*** Opening of Extracted data ***

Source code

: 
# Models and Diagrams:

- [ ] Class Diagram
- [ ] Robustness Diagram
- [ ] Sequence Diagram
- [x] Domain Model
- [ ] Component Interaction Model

*** Close of Extracted data ***

After locating the line with "- [ ] Robustness Diagram", output that line and every later one exactly, through the end of the entries above.

- [ ] Robustness Diagram
- [ ] Sequence Diagram
- [x] Domain Model
- [ ] Component Interaction Model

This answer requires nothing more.